**SUPPLIED TEXT:**
++++++++

# Part 1: Data Exploration and Preprocessing

In this notebook, you will implement functions to load, preprocess, and visualize physiological data from the Wearable Exam Stress Dataset.

In [30]:
# Import required libraries
import numpy as np
import pandas as pd
import matplotlib.pyplot as plt
import seaborn as sns
from scipy import stats
from pathlib import Path
import os

# Set style for plots
plt.style.use('seaborn')
%matplotlib inline

  plt.style.use('seaborn')


## 1. Data Loading

Implement the `load_data` function to read and organize the physiological data from the dataset.

In [31]:
import pandas as pd
import numpy as np
from pathlib import Path

def load_signal(filepath):
    df = pd.read_csv(filepath, header=None)

++++++++

**DATA EXCERPTS:**
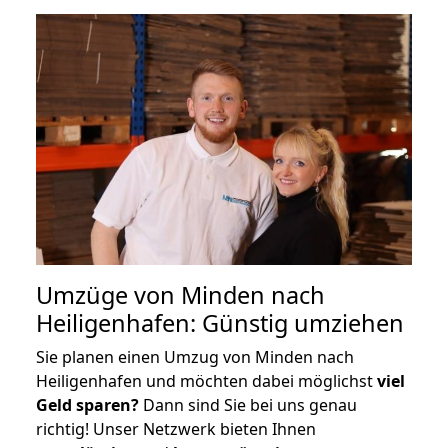
Umzüge von Minden nach
Heiligenhafen: Günstig umziehen
Sie planen einen Umzug von Minden nach
Heiligenhafen und möchten dabei möglichst
viel
Geld sparen?
Dann sind Sie bei uns genau
richtig! Unser Netzwerk bieten Ihnen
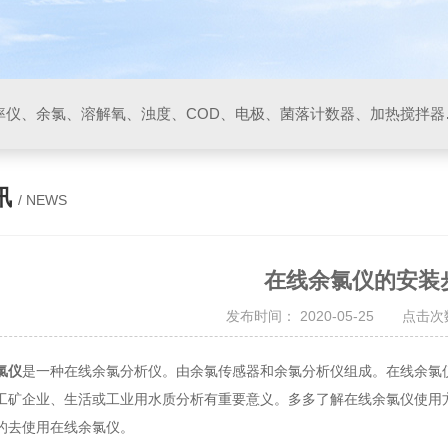
PH/ORP计、电导率/电阻率仪、余氯、溶解
讯
/ NEWS
在线余氯仪的安装
发布时间： 2020-05-25 点击次数
氯仪
是一种在线余氯分析仪。由余氯传感器和余氯分析仪组成。在线余氯
工矿企业、生活或工业用水质分析有重要意义。多多了解在线余氯仪使用
的去使用在线余氯仪。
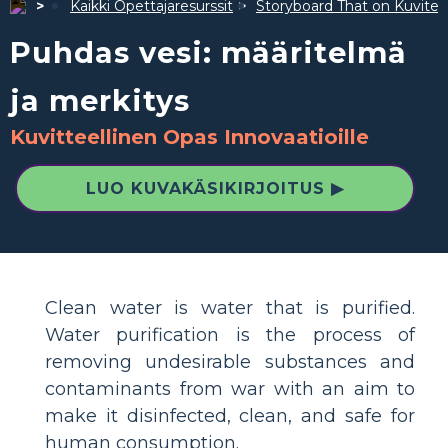
Kaikki Opettajaresurssit
Storyboard That on Kuvite
Puhdas vesi: määritelmä
ja merkitys
Kuvitteellinen Opas Innovaatioille
LUO KUVAKÄSIKIRJOITUS ▶
Clean water is water that is purified.
Water purification is the process of
removing undesirable substances and
contaminants from war with an aim to
make it disinfected, clean, and safe for
human consumption.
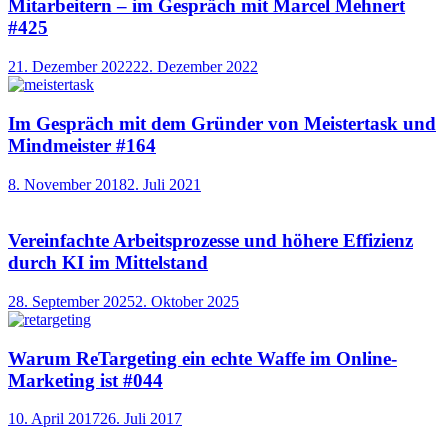
Mitarbeitern – im Gespräch mit Marcel Mehnert
#425
21. Dezember 2022
22. Dezember 2022
Im Gespräch mit dem Gründer von Meistertask und
Mindmeister #164
8. November 2018
2. Juli 2021
Vereinfachte Arbeitsprozesse und höhere Effizienz
durch KI im Mittelstand
28. September 2025
2. Oktober 2025
Warum ReTargeting ein echte Waffe im Online-
Marketing ist #044
10. April 2017
26. Juli 2017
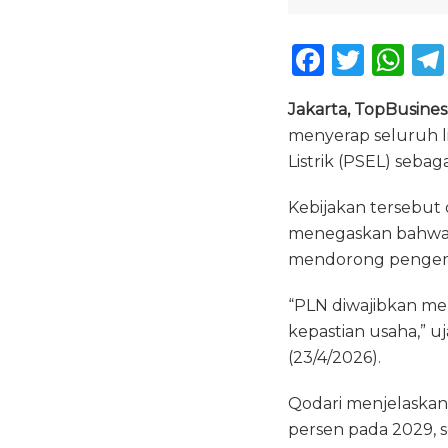
F
T
W
a
w
h
Jakarta, TopBusines
c
it
a
menyerap seluruh l
e
te
ts
Listrik (PSEL) seba
b
r
A
Kebijakan tersebut
o
p
menegaskan bahwa l
o
p
mendorong pengemb
k
“PLN diwajibkan memb
kepastian usaha,” 
(23/4/2026).
Qodari menjelaskan
persen pada 2029, 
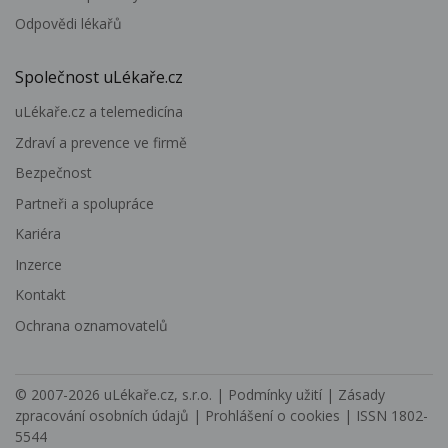
Odpovědi lékařů
Společnost uLékaře.cz
uLékaře.cz a telemedicína
Zdraví a prevence ve firmě
Bezpečnost
Partneři a spolupráce
Kariéra
Inzerce
Kontakt
Ochrana oznamovatelů
© 2007-2026
uLékaře.cz, s.r.o.
|
Podmínky užití
|
Zásady
zpracování osobních údajů
|
Prohlášení o cookies
| ISSN 1802-
5544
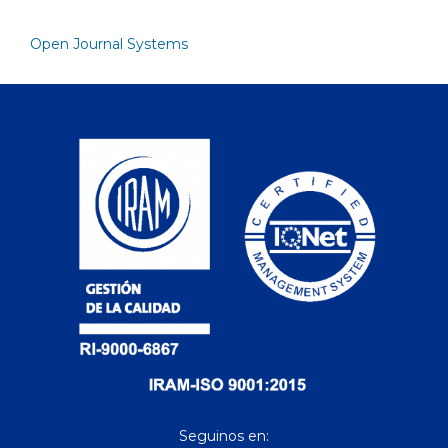
Open Journal Systems
Seguinos en:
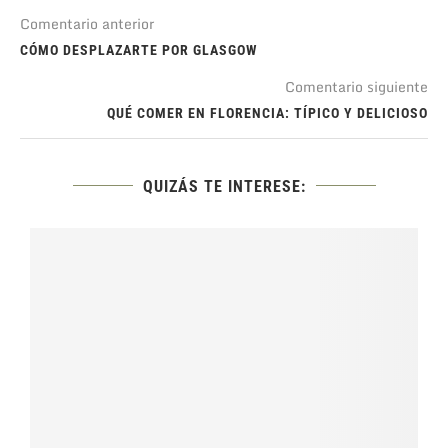
Comentario anterior
CÓMO DESPLAZARTE POR GLASGOW
Comentario siguiente
QUÉ COMER EN FLORENCIA: TÍPICO Y DELICIOSO
QUIZÁS TE INTERESE:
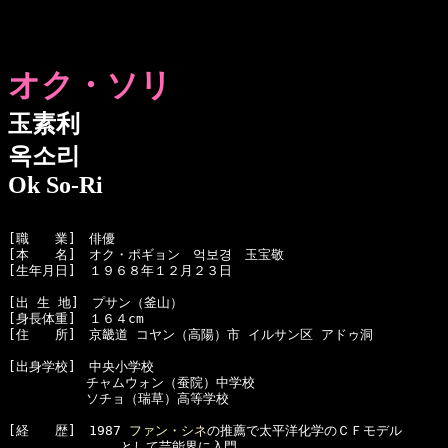
オク・ソリ
玉素利
옥소리
Ok So-Ri
[職　　業]　俳優

[本　　名]　オク・ポギョン　억보경　玉宝敬

[生年月日]　１９６８年１２月２３日

[出 生 地]　プサン（釜山）

[身長体重]　１６４cm

[住　　所]　京畿道 コヤン（高陽）市 イルサン区 アドゥ洞

[出身学校]　中央小学校

　　　　　　チャムウォン（蚕院）中学校

　　　　　　ソチョ（瑞草）高等学校

[経　　歴]　1987 
ファン・シネ
の推薦で太平洋化学のＣＦモデル

　　　　　　　　 として芸能界に入門
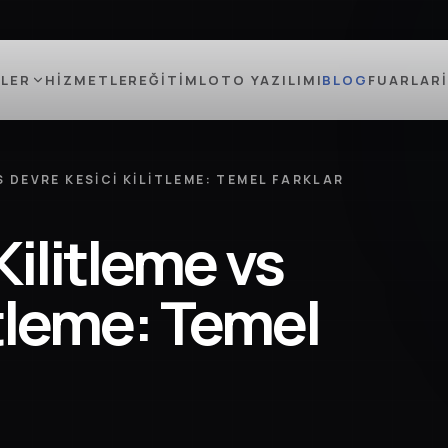
LER
HIZMETLER
EĞITIM
LOTO YAZILIMI
BLOG
FUARLAR
S DEVRE KESICI KILITLEME: TEMEL FARKLAR
Kilitleme vs
itleme: Temel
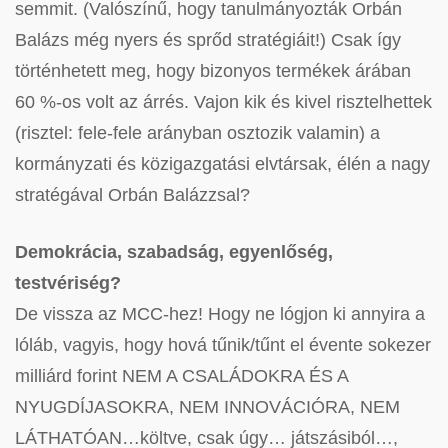
semmit. (Valószínű, hogy tanulmányozták Orbán
Balázs még nyers és sprőd stratégiáit!) Csak így
történhetett meg, hogy bizonyos termékek árában
60 %-os volt az árrés. Vajon kik és kivel risztelhettek
(risztel: fele-fele arányban osztozik valamin) a
kormányzati és közigazgatási elvtársak, élén a nagy
stratégával Orbán Balázzsal?
Demokrácia, szabadság, egyenlőség,
testvériség?
De vissza az MCC-hez! Hogy ne lógjon ki annyira a
lóláb, vagyis, hogy hová tűnik/tűnt el évente sokezer
milliárd forint NEM A CSALÁDOKRA ÉS A
NYUGDÍJASOKRA, NEM INNOVÁCIÓRA, NEM
LÁTHATÓAN…költve, csak úgy… játszásiból…,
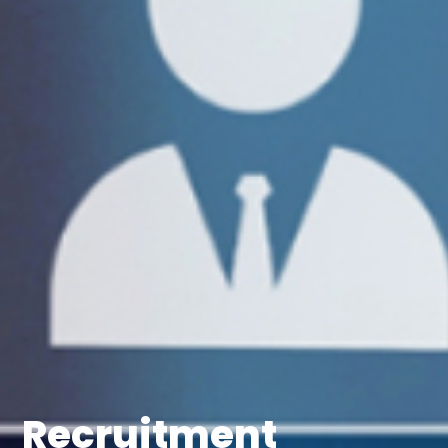
Recruitment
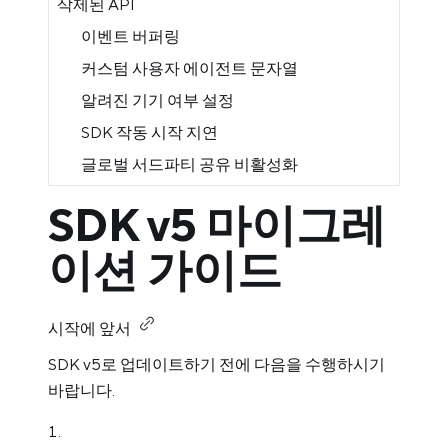
삭제된 API
이벤트 버퍼링
커스텀 사용자 에이전트 문자열
알려진 기기 여부 설정
SDK 작동 시작 지연
글로벌 서드파티 공유 비활성화
SDK v5 마이그레
이션 가이드
시작에 앞서
SDK v5로 업데이트하기 전에 다음을 수행하시기
바랍니다.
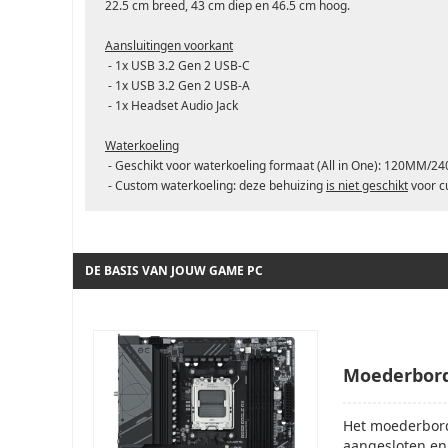
22.5 cm breed, 43 cm diep en 46.5 cm hoog.
Aansluitingen voorkant
- 1x USB 3.2 Gen 2 USB-C
- 1x USB 3.2 Gen 2 USB-A
- 1x Headset Audio Jack
Waterkoeling
- Geschikt voor waterkoeling formaat (All in One): 120MM
- Custom waterkoeling: deze behuizing
is niet geschikt
voor c
DE BASIS VAN JOUW GAME PC
Moederbor
Het moederbord
aangesloten en 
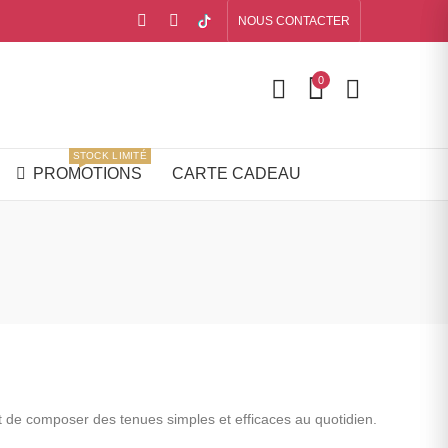
NOUS CONTACTER
0
STOCK LIMITÉ
PROMOTIONS
CARTE CADEAU
met de composer des tenues simples et efficaces au quotidien.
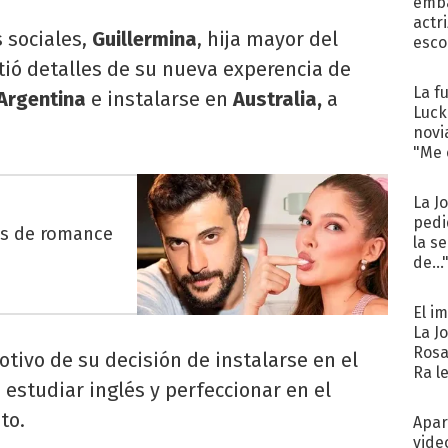
emba
actr
s sociales,
Guillermina
, hija mayor del
esco
tió detalles de su nueva experencia de
La f
Argentina
e instalarse en
Australia,
a
Luck
novi
"Me e
La J
pedi
es de romance
la s
de...
El i
La J
Rosa
otivo de su decisión de instalarse en el
Ra l
 estudiar inglés y perfeccionar en el
to.
Apar
vide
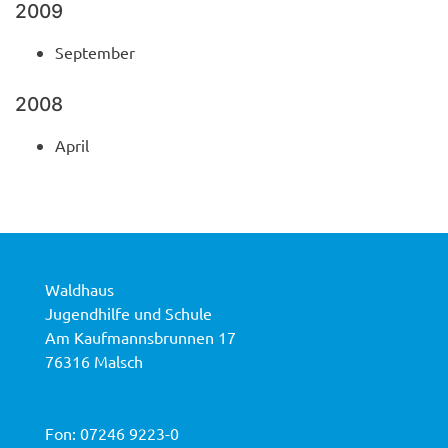
2009
September
2008
April
Waldhaus
Jugendhilfe und Schule
Am Kaufmannsbrunnen 17
76316 Malsch
Fon:
07246 9223-0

++++++++

**EXERCISE 1:**
List every line of the records that contains the string "Comentario", treating case as significant.
**EXERCISE 2:**
Continue the data preprocessing notebook from the point where it stops.

**RESULT 1:**
Comentario anterior
Comentario siguiente

**RESULT 2:**
    start_time = df.iloc[0, 0]
    sample_rate = float(df.iloc[1, 0])
    values = df.iloc[2:].reset_index(drop=True).astype(float)
    timestamps = pd.to_datetime(start_time, unit='s') + pd.to_timedelta(np.arange(len(values)) / sample_rate, unit='s')
    return timestamps, values

def load_session(hr_path, eda_path, temp_path, subject_id, session):
    hr_times, hr_values = load_signal(hr_path)
    eda_times, eda_values = load_signal(eda_path)
    temp_times, temp_values = load_signal(temp_path)

    min_len = min(len(hr_times), len(eda_times), len(temp_times))

    df = pd.DataFrame({
        'timestamp': hr_times[:min_len],
        'heart_rate': hr_values.iloc[:min_len, 0],
        'eda': eda_values.iloc[:min_len, 0],
        'temperature': temp_values.iloc[:min_len, 0],
        'subject_id': subject_id,
        'session': session
    })

    return df

base_dir = Path('/Users/hteshome/Desktop/4-it-s-about-time-haile-teshome/Data')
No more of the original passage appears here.